• [REQUIRED WORK] Starting with the line that contains "diciembre 20, 2013" and going on through the line that contains "it… I had this", write those lines of the items out again with "guitarra" swapped for "piano" and nothing else altered.

━━━━━━━━━━

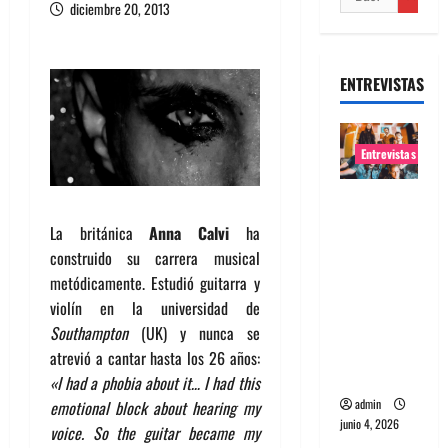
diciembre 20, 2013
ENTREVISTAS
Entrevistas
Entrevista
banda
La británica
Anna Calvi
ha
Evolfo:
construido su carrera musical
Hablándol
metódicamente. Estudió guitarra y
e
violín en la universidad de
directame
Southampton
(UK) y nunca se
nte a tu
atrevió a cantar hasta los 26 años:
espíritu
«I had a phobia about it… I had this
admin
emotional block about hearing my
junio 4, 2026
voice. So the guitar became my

━━━━━━━━━━

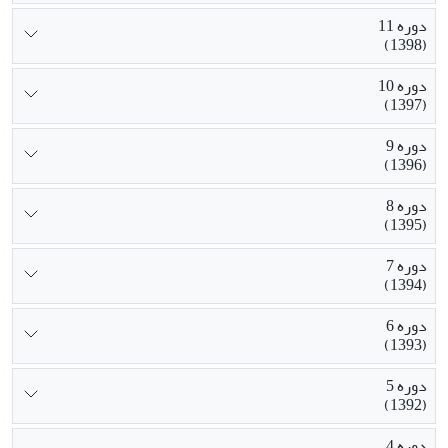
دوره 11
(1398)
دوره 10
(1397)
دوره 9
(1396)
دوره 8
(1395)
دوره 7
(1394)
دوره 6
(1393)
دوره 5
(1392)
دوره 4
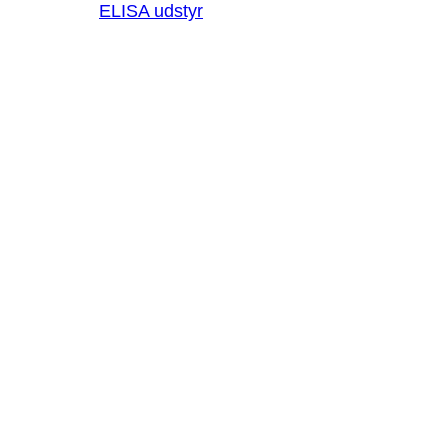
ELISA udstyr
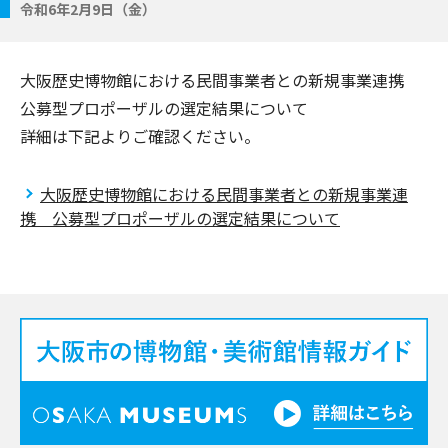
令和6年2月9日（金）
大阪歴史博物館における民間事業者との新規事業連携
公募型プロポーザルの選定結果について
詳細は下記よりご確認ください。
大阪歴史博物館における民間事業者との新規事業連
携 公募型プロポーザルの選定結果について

━━━━━━━━━━

• [TASK RESPONSE]
diciembre 20, 2013
ENTREVISTAS
Entrevistas
Entrevista
banda
La británica
Anna Calvi
ha
Evolfo:
construido su carrera musical
Hablándol
metódicamente. Estudió piano y
e
violín en la universidad de
directame
Southampton
(UK) y nunca se
nte a tu
atrevió a cantar hasta los 26 años:
espíritu
«I had a phobia about it… I had this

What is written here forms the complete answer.